**Objective**
Continue the Wood v. Kipton court decision from the point where the text ends.

**Extract**

# # # #

Wood v. Kipton, Unpublished Decision (12-31-2003)

DECISION AND JOURNAL ENTRY {¶ 1} Appellants, the Village of Kipton and Stephen Gurchik, in his capacity as Kipton's law director, ("Village"), appeal the judgment of the Lorain County Court of Common Pleas that granted declaratory judgment in favor of Appellees, Brian B. Wood and Kimberly M. Wood ("the Woods"). We reverse and remand

I. {¶ 2} The subject of this controversy is a paved road ("the road"). The road bisects a parcel of real property which is owned by the Woods and located in the Village of Kipton ("the property"). The Woods contend that the road is private. The Village maintains that the road is public, and that it is in fact a section of Haigh Road, a public thoroughfare running through Kipton.

{¶ 3} On September 5, 2001, the Woods filed a complaint in the Lorain County Court of Common Pleas, seeking a declaratory judgment quieting title to the property. The Woods also requested ejectment of the Village and a permanent injunction barring the public and the Village from further passage over, through, or across the property.

{¶ 4} Along with their complaint, the Woods filed a motion for a preliminary injunction. The Village filed a brief in opposition to the Woods' motion, propounding the alternative arguments that: (1) the road bisecting the Woods' property is a dedicated public road; (2) the public had acquired a prescriptive easement over the Woods' property; and (3) two deeds, recorded by the Woods' predecessors in interest, granted the public the right to use the road. Rejecting these arguments, the trial court granted the Woods' motion on April 25, 2002, issuing a preliminary injunction "prohibiting the passage over, through and across that portion of [the Woods'] property designated as Haigh Road."

{¶ 5} The matter proceeded to a bench trial on December 11, 2002. In addition to referring back to the arguments made in its opposition to the preliminary injunction, the Village sought to introduce documents contained in a book maintained by the Lorain County Engineer, "Lorain County Road Record Book B." The Village argued that these documents show that the disputed passage was a segment of a corridor of land established as a public road, now known as Haigh Road, in 1861. The Woods contended that these documents are inadmissible, pursuant to R.C. 315.16, R.C.315.22, and R.C. 315.25. The trial court agreed and excluded the documents.

# # # #

**Record excerpts**

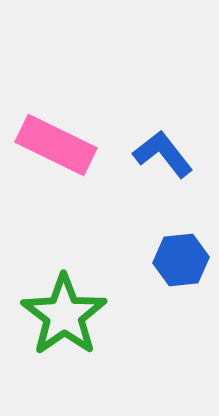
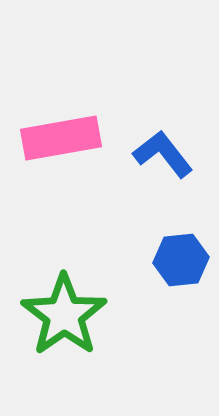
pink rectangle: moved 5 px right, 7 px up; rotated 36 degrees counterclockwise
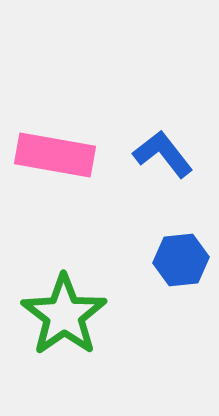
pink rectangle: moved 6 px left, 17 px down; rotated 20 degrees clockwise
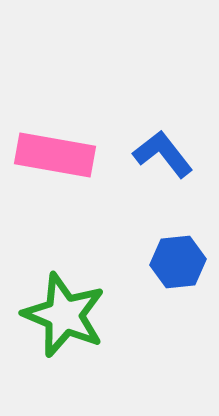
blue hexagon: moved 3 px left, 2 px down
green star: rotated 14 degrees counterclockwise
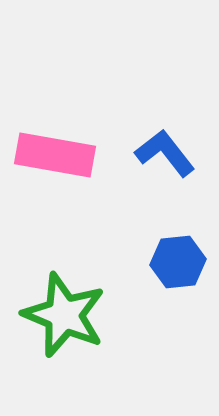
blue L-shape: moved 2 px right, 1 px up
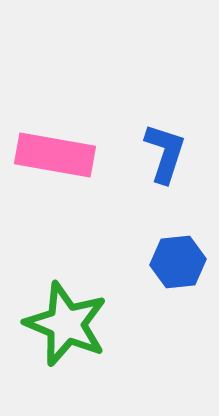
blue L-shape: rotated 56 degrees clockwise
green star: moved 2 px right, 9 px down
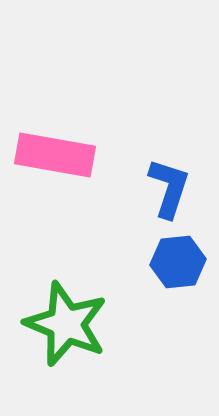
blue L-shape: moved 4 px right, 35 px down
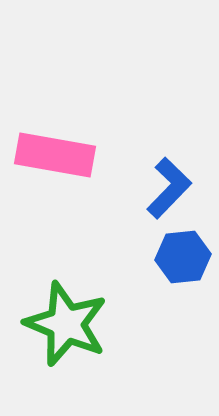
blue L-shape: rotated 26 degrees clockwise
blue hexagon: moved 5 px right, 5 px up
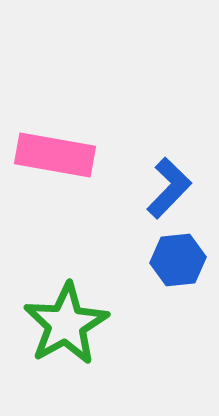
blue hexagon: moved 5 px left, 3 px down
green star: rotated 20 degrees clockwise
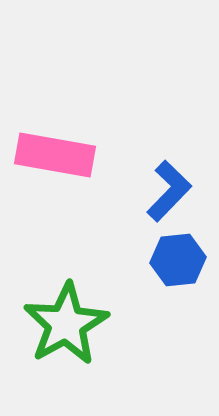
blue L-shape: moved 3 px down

# # # #

**Result of this task**
{¶ 6} On February 26, 2003, the trial court entered judgment in favor of the Woods. The trial court found that the Appellants "failed to meet their burden of proof establishing any prescriptive, or other, right" to use the road. Accordingly, the trial court issued a judgment quieting title to the property, ejecting the Village, and permanently enjoining the Village and the public from further passage over, across, and through the Woods' property.

{¶ 7} The Village timely appealed, asserting three assignments of error. The Lorain County Engineer filed an amicus brief in support of the Village's first assignment of error.

II. FIRST ASSIGNMENT OF ERROR "The trial court erred when it rejected as evidence Lorain County Road Record Book B, an official record of the Lorain County Engineer (a record which is statutorily mandated by [R.C.] 5553.10)[.]"

{¶ 8} Appellants, along with the Lorain County Engineer, argue that the trial court committed reversible error by ruling that pages 338-341 of Lorain County Road Record Book B (Defendants' Exhibits F-1, F-2, F-3, and F-4) were inadmissible pursuant to R.C. 315.16, R.C. 315.22, and R.C. 315.25. We agree.

{¶ 9} As a trial court enjoys broad discretion in the exclusion and admission of evidence, this Court will not overturn an evidentiary ruling absent an abuse of discretion resulting in material prejudice. State v.Martin (1985), 19 Ohio St.3d 122, 129. See, also, State v. Cureton, 9th Dist. No. 01CA3219-M, 2002-Ohio-5547, at ¶ 29. An abuse of discretion is "more than an error of law or judgment; it implies that the court's attitude was unreasonable, arbitrary, or unconscionable." State v.Myers, 97 Ohio St.3d 335, 2002-Ohio-6658, at ¶ 75, citing State v.Adams (1980), 62 Ohio St.2d 151, 157. Furthermore, when applying the abuse of discretion standard, an appellate court may not substitute its judgment for that of the trial court. Pons v. Ohio State Med. Bd. (1993), 66 Ohio St.3d 619, 621.

{¶ 10} The trial court excluded F-1 to F-4 on the basis of R.C.315.16, R.C. 315.22, and R.C. 315.25. The admissibility of the four pages is simply not addressed by these three statutes.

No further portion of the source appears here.